# How can we think of text as numbers for quantitative analysis -- Continued!

We can turn text into embeddings, but how can we fine-tune a transformer model on your own data?  What do we need to do to text + labels for fine-tuning with `transformers.Trainer`?

Hugging Face’s `Trainer` API expects your data in a `datasets.Dataset` (or a PyTorch/TF dataset).  

We will:
1. Take raw Python lists of texts (and labels).
2. Turn them into a `Dataset`.
3. Tokenize them for a given transformer model.
4. Feed them into `Trainer` for training.

We’ll use a simple text classification example, but the same pattern applies to many tasks.

### 1. Create a `Dataset` from Raw Python Lists

Assume we have a list of short texts and corresponding labels:

- `0` = negative
- `1` = positive

We'll create a `datasets.Dataset` from them.


In [None]:
from datasets import Dataset

In [None]:
# Example raw data
texts = [
    "I love this movie, it was fantastic!",
    "The plot was boring and predictable.",
    "Amazing performance by the lead actor.",
    "I didn't enjoy the film at all.",
    "It was okay, some parts were good."

Images with pose keypoints:
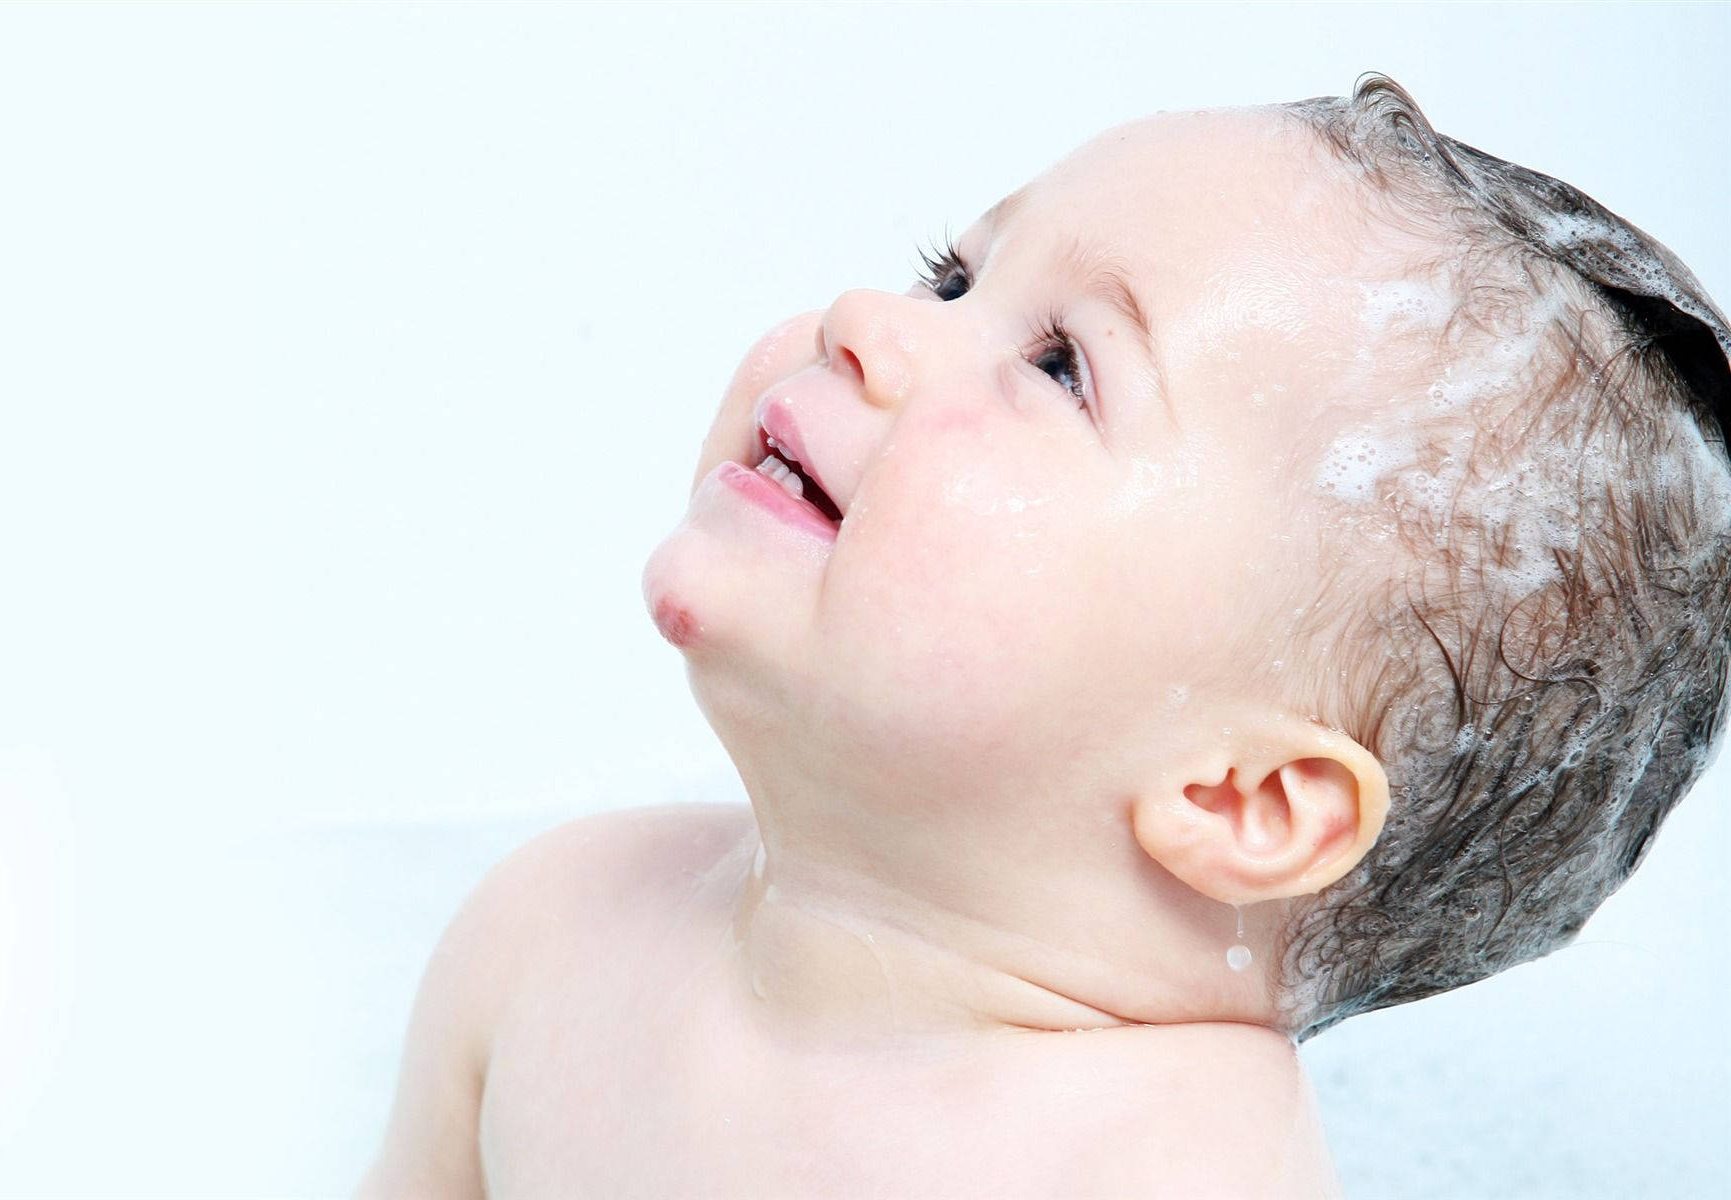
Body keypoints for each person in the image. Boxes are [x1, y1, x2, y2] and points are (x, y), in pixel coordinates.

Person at [358, 72, 1731, 1198]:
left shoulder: (1160, 1176)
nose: (866, 321)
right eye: (951, 277)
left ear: (1243, 796)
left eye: (1061, 363)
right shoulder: (548, 934)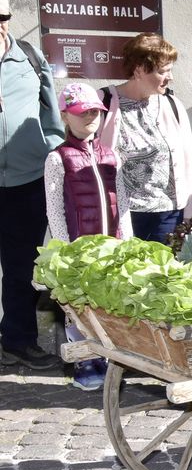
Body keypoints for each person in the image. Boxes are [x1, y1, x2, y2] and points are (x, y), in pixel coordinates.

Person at [45, 83, 134, 389]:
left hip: (110, 247)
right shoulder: (58, 159)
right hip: (78, 249)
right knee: (79, 311)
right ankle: (86, 361)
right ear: (65, 116)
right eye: (82, 113)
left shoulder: (110, 155)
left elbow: (122, 203)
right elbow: (54, 209)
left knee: (108, 305)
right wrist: (65, 252)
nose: (90, 118)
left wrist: (128, 241)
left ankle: (110, 359)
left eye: (95, 111)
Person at [0, 0, 65, 370]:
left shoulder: (28, 55)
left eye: (3, 17)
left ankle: (19, 340)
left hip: (26, 178)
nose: (0, 25)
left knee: (23, 266)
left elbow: (50, 111)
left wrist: (55, 157)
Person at [94, 33, 192, 244]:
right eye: (163, 71)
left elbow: (187, 162)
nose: (170, 77)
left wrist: (190, 212)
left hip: (167, 215)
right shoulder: (104, 102)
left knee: (165, 274)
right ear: (139, 69)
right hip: (121, 214)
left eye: (170, 70)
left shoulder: (172, 105)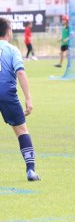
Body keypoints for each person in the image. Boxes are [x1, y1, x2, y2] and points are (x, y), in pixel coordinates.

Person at [0, 18, 40, 181]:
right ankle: (30, 171)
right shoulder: (12, 50)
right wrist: (28, 99)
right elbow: (21, 73)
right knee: (21, 130)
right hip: (7, 94)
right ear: (8, 32)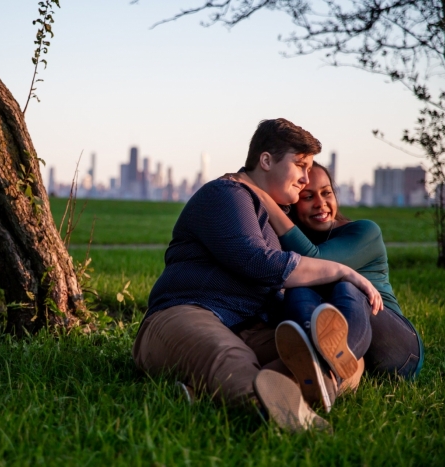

Your assignment:
Please pick up the fine-tuning tutorial after its last line and carry it on from there. These lines have nothing to do with the fine-tuning tutorial.

Solved problem:
]

In [None]:
labels = [1, 0, 1, 0, 1]  # 1 = positive, 0 = negative

Create a Dataset from a dictionary

In [None]:
raw_dataset = Dataset.from_dict({
    "text": texts,
    "label": labels,
})

raw_dataset

For now we’ll pretend this small dataset is our training data.

### 2. Tokenize the Dataset

`Trainer` works with tokenized inputs. We’ll use BERT, but you can swap in any model name from the Hugging Face Hub.

Steps:

1. Load the tokenizer.
2. Define a `tokenize_function`.
3. Use `.map()` to apply it to every example in the dataset.

In [None]:
from transformers import AutoTokenizer

model_checkpoint = "bert-base-uncased"  # or any other model
tokenizer = AutoTokenizer.from_pretrained(model_checkpoint)

def tokenize_function(example):
    # return tokenizer(
    #     example["text"],
    #     padding="max_length",        # or "longest" / use DataCollator for dynamic padding
    #     truncation=True,
    #     max_length=128,
    # )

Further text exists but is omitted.